"""
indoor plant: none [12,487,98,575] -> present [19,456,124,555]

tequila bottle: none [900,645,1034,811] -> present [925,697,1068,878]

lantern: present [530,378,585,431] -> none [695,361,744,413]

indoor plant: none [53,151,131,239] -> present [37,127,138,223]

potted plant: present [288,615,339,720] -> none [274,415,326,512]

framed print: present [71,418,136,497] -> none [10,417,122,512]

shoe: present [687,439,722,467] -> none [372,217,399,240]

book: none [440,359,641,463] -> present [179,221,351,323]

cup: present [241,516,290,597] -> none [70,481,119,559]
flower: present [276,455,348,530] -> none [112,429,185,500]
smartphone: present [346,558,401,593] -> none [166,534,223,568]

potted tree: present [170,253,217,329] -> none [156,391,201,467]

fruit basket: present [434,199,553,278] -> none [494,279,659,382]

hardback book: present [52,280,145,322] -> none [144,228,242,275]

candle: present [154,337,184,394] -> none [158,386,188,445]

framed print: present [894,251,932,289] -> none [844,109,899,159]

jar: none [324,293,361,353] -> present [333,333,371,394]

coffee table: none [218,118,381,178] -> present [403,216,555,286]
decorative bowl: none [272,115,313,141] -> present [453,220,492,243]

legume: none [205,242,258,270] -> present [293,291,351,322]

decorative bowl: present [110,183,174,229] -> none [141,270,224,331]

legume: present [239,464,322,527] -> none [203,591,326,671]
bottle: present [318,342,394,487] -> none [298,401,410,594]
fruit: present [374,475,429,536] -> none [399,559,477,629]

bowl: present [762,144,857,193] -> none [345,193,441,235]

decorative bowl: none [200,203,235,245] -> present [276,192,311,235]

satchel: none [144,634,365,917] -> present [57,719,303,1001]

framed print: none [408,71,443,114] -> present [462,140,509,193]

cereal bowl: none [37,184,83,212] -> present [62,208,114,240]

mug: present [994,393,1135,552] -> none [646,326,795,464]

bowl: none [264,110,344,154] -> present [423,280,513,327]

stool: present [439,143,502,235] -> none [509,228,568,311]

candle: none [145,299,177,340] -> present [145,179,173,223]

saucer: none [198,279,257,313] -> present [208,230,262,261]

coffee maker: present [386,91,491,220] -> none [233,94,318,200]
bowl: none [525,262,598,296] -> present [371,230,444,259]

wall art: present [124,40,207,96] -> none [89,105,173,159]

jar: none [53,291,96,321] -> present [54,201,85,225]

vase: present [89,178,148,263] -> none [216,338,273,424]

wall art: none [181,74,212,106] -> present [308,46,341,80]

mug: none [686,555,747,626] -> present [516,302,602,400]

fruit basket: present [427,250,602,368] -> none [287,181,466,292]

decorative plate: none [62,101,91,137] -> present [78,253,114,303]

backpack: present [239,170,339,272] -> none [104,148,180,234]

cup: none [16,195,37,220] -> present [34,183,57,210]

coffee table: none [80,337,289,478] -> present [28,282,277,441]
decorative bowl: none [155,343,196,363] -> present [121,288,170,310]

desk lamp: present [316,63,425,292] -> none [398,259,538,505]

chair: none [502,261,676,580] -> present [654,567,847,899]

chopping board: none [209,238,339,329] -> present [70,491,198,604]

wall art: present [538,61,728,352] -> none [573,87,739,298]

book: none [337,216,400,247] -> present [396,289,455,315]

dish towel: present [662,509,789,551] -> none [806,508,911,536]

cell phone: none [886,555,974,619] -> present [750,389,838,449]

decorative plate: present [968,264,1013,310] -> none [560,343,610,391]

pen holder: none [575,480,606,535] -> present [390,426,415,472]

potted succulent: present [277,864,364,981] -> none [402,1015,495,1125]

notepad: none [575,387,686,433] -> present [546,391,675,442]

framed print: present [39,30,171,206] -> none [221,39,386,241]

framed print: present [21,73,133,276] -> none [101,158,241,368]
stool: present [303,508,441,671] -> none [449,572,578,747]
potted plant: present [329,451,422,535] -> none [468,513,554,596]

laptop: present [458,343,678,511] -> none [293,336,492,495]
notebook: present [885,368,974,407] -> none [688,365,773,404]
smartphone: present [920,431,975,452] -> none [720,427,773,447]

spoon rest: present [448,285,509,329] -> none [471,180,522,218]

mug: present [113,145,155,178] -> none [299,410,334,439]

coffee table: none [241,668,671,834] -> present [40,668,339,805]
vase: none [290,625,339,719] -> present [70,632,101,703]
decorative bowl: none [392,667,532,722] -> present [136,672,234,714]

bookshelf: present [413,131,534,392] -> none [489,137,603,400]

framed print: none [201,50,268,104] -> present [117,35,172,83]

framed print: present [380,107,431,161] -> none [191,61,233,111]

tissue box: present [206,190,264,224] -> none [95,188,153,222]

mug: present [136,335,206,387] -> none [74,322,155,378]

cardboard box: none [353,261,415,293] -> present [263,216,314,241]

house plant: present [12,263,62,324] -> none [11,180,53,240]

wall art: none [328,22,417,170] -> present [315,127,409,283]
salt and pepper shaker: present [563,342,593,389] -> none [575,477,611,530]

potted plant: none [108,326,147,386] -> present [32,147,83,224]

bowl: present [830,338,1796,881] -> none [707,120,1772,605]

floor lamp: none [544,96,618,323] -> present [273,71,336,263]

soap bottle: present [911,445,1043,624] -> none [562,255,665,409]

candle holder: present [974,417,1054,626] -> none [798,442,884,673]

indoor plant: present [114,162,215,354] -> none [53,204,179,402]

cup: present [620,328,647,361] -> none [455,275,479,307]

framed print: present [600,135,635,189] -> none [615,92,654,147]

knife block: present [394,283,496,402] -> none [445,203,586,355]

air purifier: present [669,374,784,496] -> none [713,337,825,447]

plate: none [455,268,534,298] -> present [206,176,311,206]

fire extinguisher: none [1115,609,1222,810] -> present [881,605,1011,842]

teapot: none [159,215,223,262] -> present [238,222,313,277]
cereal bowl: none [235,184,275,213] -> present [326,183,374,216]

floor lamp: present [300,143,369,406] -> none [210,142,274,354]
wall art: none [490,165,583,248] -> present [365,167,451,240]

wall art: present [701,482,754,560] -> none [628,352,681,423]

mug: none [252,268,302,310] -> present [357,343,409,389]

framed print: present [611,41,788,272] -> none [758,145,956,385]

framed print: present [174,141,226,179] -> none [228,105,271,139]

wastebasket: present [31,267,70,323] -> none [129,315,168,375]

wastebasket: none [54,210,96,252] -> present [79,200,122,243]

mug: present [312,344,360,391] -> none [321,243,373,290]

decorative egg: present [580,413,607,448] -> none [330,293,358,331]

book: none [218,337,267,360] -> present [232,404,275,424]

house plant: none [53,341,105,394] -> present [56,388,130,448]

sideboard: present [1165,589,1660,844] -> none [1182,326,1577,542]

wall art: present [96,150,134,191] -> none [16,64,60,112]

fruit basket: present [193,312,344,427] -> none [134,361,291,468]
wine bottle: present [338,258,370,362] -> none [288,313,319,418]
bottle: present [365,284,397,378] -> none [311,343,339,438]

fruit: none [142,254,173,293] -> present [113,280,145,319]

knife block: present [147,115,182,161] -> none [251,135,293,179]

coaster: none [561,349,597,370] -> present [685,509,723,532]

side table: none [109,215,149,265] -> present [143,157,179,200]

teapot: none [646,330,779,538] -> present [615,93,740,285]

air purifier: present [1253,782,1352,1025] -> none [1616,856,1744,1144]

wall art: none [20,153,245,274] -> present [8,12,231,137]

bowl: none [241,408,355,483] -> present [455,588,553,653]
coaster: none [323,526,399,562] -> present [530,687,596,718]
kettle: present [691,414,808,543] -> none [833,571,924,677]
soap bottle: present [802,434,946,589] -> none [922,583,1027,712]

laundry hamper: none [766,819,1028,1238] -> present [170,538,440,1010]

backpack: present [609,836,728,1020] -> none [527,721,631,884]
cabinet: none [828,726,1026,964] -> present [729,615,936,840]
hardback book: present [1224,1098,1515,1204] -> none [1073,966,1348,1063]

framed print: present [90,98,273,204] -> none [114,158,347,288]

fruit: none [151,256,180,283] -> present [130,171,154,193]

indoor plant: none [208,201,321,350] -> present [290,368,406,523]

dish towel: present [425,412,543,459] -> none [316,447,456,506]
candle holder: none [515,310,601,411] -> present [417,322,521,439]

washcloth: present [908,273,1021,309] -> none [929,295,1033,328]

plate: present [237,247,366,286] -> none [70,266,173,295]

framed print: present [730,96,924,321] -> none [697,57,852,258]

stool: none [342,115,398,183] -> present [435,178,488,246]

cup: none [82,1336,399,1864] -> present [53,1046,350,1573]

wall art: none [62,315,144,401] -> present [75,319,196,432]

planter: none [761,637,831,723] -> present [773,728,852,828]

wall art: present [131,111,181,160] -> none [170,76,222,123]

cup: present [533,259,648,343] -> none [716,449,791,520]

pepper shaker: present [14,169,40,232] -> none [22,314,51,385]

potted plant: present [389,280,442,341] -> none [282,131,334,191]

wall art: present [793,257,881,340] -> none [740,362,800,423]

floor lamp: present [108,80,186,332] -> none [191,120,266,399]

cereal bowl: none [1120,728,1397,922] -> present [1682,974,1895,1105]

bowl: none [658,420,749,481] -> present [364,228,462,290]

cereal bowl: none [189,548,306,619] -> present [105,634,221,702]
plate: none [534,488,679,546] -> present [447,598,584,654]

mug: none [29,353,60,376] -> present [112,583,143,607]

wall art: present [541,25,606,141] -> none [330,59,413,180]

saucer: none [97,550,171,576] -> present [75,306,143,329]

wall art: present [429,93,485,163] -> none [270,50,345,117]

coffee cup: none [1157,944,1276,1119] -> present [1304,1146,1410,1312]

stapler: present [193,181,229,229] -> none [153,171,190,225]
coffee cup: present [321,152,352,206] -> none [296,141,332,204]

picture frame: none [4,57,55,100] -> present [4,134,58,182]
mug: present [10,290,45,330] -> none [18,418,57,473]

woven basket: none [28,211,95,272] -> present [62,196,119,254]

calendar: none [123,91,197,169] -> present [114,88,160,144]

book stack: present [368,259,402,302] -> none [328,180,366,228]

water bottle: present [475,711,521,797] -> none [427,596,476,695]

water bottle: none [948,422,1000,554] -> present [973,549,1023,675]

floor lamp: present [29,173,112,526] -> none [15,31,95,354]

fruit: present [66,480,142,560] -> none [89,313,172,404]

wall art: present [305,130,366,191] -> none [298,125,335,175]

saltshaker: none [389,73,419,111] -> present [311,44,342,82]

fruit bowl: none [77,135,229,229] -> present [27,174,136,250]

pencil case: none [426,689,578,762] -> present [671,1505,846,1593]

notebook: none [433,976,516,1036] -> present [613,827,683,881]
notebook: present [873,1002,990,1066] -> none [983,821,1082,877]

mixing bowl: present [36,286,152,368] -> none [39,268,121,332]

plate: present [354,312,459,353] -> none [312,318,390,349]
"""
TRY IT: From the entries above, print the lines beginning at the one with "wine bottle: present" and stopping after the one with "kettle: present [691,414,808,543]", exactly as written and with nothing else.

EXERCISE ANSWER:
wine bottle: present [338,258,370,362] -> none [288,313,319,418]
bottle: present [365,284,397,378] -> none [311,343,339,438]

fruit: none [142,254,173,293] -> present [113,280,145,319]

knife block: present [147,115,182,161] -> none [251,135,293,179]

coaster: none [561,349,597,370] -> present [685,509,723,532]

side table: none [109,215,149,265] -> present [143,157,179,200]

teapot: none [646,330,779,538] -> present [615,93,740,285]

air purifier: present [1253,782,1352,1025] -> none [1616,856,1744,1144]

wall art: none [20,153,245,274] -> present [8,12,231,137]

bowl: none [241,408,355,483] -> present [455,588,553,653]
coaster: none [323,526,399,562] -> present [530,687,596,718]
kettle: present [691,414,808,543] -> none [833,571,924,677]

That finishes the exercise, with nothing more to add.